Friday, August 30, 2013


My son is off school today and the apples set really hard this year—to the point where enormous branches are breaking off because they can’t hold up all the fruit—so we went out and picked five gallons of apples, mostly windfalls, to make cider. His processing job was to hack the apples to pieces, which he enjoyed very much. My job was to run the pieces through the food processor to turn them into tiny bits. Then we fed them into my grandmother’s old juice press, taking turns twisting the augur and holding the press on the countertop (it’s inclined to torque around and fly off). And shazam: in ninety minutes we had turned five gallons of fruit into exactly one gallon of cider. And this cider is delicious. The flavor is not over-sweet—it is tart and sweet both, and just right.

The Administration advises you to leave your geese alone. You can spend as much time as you want, devising ways to improve their lot, and five minutes later they will discover that badly patched place where you overlapped the ends of two short pieces of fence, and they will all start coming and going that way in perfect happiness.

Tuesday, August 27, 2013

The Brain Trust

Here are some of the new fowl from this spring, cleaning their feathers. As it turned out, we did not have trios (one male, two female) of Pomeranian geese and Toulouses, plus five Blue Swedish ducks. We had one Pomeranian (female), three Toulouses (all female) and seven ducks (not all female), two of whom could be charitably construed as having once had Swedish relatives. Being unable to sex a goose—I can forgive this. Having white fence-climbing ducks running loose in your blue breeding flock, and packers who are not perfectly clear on the whole species difference between ducks and geese? No wonder the feed store changes the subject every time I go in and try to pay for the order.

And as it turns out, “silly” is a charitable epithet for a goose. We have had some enjoyable times lately watching the ducks and geese turn their baby pool into a mud bog is under five minutes using only their personal filth. It is mightily entertaining. But I would not ask them in for chess. I would not even ask them in for tic tac toe. The turkey has turned out to be not only more courageous than the rest, but an intellectual powerhouse by comparison. The other day I found her up in the Hen Room, quietly cleaning out the hanging feeder while her friends on the ground slugged it out with the sheep for the last three layer pellets.

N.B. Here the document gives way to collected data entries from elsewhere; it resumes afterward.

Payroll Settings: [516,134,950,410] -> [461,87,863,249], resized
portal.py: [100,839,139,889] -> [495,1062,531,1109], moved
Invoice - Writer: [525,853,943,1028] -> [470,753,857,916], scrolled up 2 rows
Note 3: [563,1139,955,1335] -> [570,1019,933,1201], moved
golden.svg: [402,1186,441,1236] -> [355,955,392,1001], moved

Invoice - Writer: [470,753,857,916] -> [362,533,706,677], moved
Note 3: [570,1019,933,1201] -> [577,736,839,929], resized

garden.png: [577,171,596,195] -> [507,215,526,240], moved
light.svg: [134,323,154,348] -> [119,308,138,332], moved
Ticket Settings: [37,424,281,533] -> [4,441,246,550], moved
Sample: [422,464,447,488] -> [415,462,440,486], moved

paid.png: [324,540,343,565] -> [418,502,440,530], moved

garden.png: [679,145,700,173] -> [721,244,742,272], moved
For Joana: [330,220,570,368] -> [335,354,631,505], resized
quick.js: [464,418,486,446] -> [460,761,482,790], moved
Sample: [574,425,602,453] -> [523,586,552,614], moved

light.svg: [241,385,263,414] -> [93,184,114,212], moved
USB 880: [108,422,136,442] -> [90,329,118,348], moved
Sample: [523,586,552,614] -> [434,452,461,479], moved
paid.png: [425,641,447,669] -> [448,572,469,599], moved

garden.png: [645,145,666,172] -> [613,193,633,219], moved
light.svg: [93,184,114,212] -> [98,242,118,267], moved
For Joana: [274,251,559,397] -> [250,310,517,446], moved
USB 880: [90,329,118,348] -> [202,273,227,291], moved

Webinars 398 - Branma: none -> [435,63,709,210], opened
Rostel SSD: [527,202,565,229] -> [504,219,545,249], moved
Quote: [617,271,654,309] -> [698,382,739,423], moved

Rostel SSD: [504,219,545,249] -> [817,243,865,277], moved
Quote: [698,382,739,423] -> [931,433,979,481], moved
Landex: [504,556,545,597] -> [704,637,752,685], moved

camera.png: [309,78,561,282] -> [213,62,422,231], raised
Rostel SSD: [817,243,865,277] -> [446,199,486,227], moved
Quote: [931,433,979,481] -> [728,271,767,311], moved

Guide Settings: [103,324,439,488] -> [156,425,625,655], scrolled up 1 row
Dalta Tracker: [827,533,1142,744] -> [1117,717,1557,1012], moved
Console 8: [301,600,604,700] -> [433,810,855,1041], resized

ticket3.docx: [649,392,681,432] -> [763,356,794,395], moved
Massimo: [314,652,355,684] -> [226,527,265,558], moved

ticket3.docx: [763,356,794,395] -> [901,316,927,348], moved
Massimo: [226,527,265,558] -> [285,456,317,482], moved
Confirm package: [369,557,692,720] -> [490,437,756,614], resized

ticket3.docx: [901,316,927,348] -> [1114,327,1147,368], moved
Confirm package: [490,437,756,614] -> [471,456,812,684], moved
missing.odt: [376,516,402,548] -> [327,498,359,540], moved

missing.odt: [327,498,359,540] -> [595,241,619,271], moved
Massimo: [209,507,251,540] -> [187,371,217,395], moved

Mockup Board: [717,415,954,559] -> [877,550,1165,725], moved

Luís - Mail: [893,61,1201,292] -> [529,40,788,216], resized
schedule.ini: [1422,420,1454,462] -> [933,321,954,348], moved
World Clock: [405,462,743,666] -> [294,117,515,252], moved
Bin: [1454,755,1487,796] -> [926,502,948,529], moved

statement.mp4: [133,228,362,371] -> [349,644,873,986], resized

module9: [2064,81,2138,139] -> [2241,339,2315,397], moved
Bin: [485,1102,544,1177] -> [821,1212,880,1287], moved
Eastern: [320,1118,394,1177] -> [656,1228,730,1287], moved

Now I am pitting my wits against the Brain Trust’s lack of them to devise a way to get the birds through the summer pasture fence, somewhat torn up and no longer electrified, without getting the biggest Toulouse fouled helplessly and hopelessly in the wires. I do not especially want them outside the fence, but the apples are falling and no one can really expect them to keep away from that fabulous bounty, even if it is right at the edge of the fox-filled woods. So instead of keeping them in, I want to devise a way for them to pass in and out easily without letting the sheep go free. That way if the flock is pursued by predators, they can flee to the barnyard, where the sheep will rise in curiosity, thereby frightening off the goose-eating varmint by dint of the sheer size and hellishness of a Jacob. My first Goose Gate design involves a broken chair under the fenceline to create a little fence-tent passageway. I’ll let you know how it works.